With data moving in this direction and an already weary and exhausting healthcare and public health workforce, there is growing concern for the holidays and colder months. Pandemic fatigue though isn’t just a problem within the response community, but also one that we worry about within the public as we are utterly reliant on them to continue masking, distancing, and other prevention strategies. Community-based infection prevention guidance is needed now more than ever. Consider the holidays and those you know who might be wanting to have large gatherings—is there guidance you can share on social media or other avenues to help provide safer options?
The truth is that this third wave will likely be much worse than what we’ve already seen and will likely last longer due to the holidays and cold months pushing people inside. If January is suggested as the peak, that means we need to hunker down and find a sustainable approach to managing the infection prevention and control aspects of COVID-19 response without letting the day-to-day work fall aside. Healthcare-associated infections (HAIs) still happen, even if the hospital census is low due to elective surgery cancellations. Many of us saw spikes in central-line associated bloodstream infections (CLASBIs) in COVID-19 patients, which will require additional attention as more patients require hospitalization and care—hospitalizations after all, are a lagging indicator.
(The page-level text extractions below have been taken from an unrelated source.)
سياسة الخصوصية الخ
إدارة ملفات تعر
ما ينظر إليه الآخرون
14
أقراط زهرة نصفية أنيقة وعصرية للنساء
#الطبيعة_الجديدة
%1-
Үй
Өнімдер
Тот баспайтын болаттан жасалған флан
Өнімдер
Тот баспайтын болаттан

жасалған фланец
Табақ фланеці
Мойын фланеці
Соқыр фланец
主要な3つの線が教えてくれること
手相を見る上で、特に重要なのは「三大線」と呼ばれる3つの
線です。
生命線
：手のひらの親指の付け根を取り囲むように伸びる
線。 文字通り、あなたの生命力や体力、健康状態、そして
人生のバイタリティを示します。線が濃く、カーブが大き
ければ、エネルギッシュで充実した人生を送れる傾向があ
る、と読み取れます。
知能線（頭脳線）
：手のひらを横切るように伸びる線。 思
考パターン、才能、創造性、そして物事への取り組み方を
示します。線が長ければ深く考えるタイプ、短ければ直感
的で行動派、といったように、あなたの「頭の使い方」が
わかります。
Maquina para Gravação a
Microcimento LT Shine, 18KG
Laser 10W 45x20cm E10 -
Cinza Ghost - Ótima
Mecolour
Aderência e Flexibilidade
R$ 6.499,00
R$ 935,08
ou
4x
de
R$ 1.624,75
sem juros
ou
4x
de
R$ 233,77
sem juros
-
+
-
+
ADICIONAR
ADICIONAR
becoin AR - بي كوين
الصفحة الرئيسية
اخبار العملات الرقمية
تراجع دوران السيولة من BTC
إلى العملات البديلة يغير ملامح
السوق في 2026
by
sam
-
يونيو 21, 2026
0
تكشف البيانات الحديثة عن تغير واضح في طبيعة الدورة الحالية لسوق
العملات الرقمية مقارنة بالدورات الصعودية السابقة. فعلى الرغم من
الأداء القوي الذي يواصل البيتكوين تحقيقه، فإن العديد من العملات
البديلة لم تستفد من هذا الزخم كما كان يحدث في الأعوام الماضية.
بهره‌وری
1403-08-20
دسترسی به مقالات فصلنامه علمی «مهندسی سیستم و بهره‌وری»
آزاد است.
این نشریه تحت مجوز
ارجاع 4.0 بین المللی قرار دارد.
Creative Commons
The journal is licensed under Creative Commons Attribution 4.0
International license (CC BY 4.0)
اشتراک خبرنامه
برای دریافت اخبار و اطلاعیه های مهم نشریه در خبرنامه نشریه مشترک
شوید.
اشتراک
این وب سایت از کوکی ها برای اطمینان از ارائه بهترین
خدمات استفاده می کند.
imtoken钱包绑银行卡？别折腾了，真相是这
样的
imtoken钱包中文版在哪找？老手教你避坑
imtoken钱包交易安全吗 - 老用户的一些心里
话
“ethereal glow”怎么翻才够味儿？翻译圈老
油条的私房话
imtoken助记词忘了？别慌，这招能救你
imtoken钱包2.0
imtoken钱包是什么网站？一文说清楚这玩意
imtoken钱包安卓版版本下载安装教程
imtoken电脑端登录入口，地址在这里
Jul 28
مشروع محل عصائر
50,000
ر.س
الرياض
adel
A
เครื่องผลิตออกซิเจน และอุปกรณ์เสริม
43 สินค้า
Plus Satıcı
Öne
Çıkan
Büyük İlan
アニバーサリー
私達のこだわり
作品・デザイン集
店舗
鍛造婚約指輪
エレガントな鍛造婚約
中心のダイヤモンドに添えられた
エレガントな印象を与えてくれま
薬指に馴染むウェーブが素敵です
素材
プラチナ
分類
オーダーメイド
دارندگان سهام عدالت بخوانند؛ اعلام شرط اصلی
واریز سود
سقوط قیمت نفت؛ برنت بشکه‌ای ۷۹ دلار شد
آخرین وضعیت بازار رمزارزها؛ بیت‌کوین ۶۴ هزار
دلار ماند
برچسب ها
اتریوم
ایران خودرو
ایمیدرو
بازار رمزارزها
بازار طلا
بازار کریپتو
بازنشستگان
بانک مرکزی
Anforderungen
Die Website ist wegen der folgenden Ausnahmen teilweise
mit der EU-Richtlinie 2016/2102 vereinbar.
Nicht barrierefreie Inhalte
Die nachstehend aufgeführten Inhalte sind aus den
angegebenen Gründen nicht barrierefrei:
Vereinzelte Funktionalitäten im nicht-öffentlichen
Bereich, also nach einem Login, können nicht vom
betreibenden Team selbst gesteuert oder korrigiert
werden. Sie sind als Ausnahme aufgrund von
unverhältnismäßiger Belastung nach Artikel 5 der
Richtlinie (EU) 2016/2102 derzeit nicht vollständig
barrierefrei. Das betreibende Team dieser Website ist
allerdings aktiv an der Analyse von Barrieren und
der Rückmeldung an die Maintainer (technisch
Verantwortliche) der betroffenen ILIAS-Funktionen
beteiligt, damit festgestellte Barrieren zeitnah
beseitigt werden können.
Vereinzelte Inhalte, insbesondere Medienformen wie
This very finding and the nuances of COVID-19 response is also why as the Biden-Harris COVID-19 Taskforce is being developed and teams created; there should be an infection preventionist (IP) on board. The current taskforce is robust and diverse, which is desperately needed for a more national response to this current wave and pandemic. From physicians to public health advocates, the current taskforce will do well to help build up a stronger national approach to the pandemic. That being said, these are going to require considerable efforts and expertise, which is where an IP would fit in nicely.
IPs have not only that frontline experience, but also the ability to pivot and evolve with recommendations. In fact, our very jobs are about translating continuously evolving evidence and guidance into practice. One can hope that one of the taskforce teams will include an IP, but ultimately this sheds light on the growing awareness around our roles and importance in pandemic response.
Moving forward, it would serve not only hospitals, but also the generalized response well to include IPs and our programs into the very fabric of national pandemic response plans. Our roles as IPs will also need to inherently change within the field—this must include more emergency preparedness and overall pandemic preparedness.